What is Data Visualization?

Data Visualization is a broad term for things that uses graphical or pictorial representations of data for exploration, and communication . It is the graphic representation of information and data, by using charts, graphs, maps etc. There are two general umbrellas for types of visualizations: exploration and communication.

Exploration: Analysis and Modelling

These types of visualizations are intended to allow the user to develop hypotheses about the patterns in the data. The user can visually explore and identify trends in the data, notice relationships between different data variables, the overall structures, anomalies and outliers and look at the distribution of the data values overall to enable further data analysis and gain insights about the data.

Communication: Description and Presentation

These types of visualizations present already known data in a visual form allows patterns of large quantities of information to be seen and understood. This allows for relevant findings or key insights of the data analysis already done in a way that is easily understood by the audience.

The benefits of both types of visualizations is most evident when it is used at a large scale as these forms allow for patterns of large quantities of information to be seen and understood.

These definitions are adapted from "Visualization and Interpretation" by Johanna Drucker.

Why Use Data Visualizations?

We have a huge capacity to take things in visually and slot them into our brains, so it’s a way to get a lot of data and understand it quickly. Furthermore, it’s a great tool for spotting trends, and outliers and it's a great tool for exploring relationships and prompting further questions.

Anscombe's Quartet

Anscombe’s Quartet can be defined as a group of four data sets which are nearly identical in simple descriptive statistics, but there are some peculiarities in the dataset that fools the regression model if built. They have very different distributions and appear differently when plotted on scatter plots.

It was constructed in 1973 by statistician Francis Anscombe to illustrate the importance of plotting the graphs before analyzing and model building, and the effect of other observations on statistical properties.There are these four data set plots which have nearly same statistical observations, which provides same statistical information that involves variance, and mean of all x,y points in all four datasets.
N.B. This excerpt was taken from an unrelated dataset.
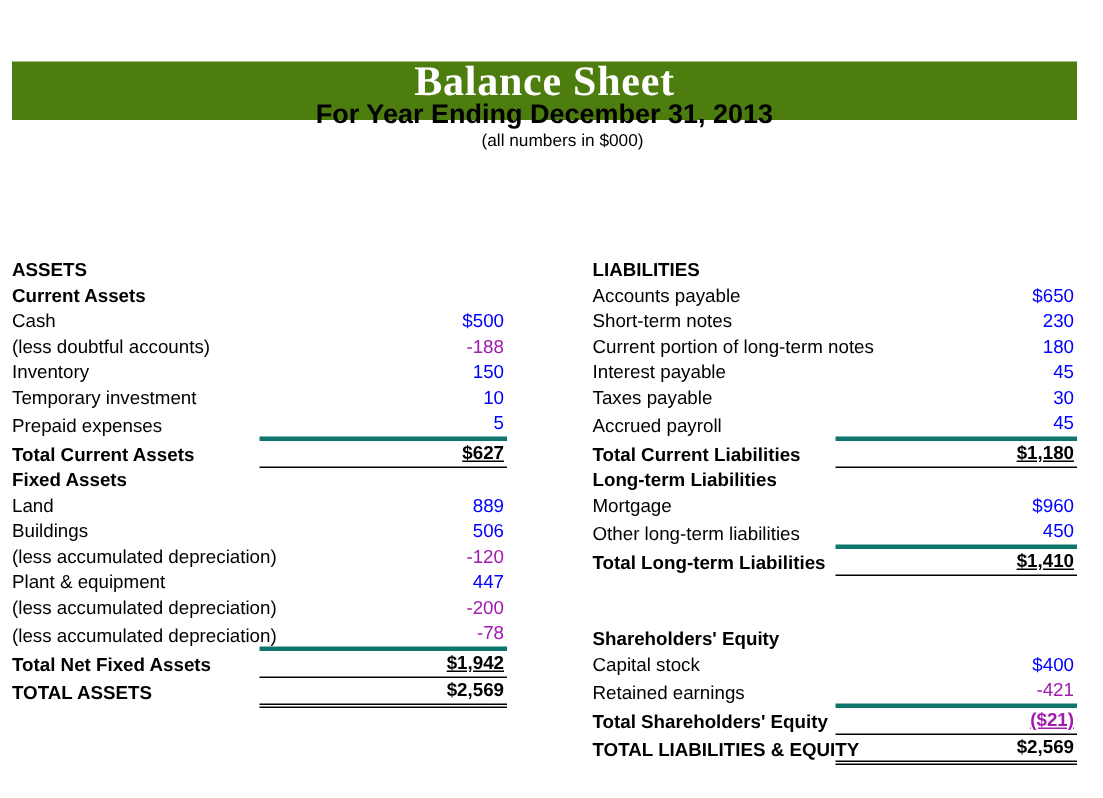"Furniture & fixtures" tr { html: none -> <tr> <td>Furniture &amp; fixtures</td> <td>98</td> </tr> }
This tells us about the importance of visualising the data before applying various algorithms to build models out of them. These graphs suggest that the data features must be plotted in order to see the distribution of the samples that can help you identify the various anomalies present in the data like outliers, diversity of the data, linear separability of the data, etc. In the visualizations you can see how the linear regression is only useful for data with linear relationships and is inaccurate when working with other kinds of datasets.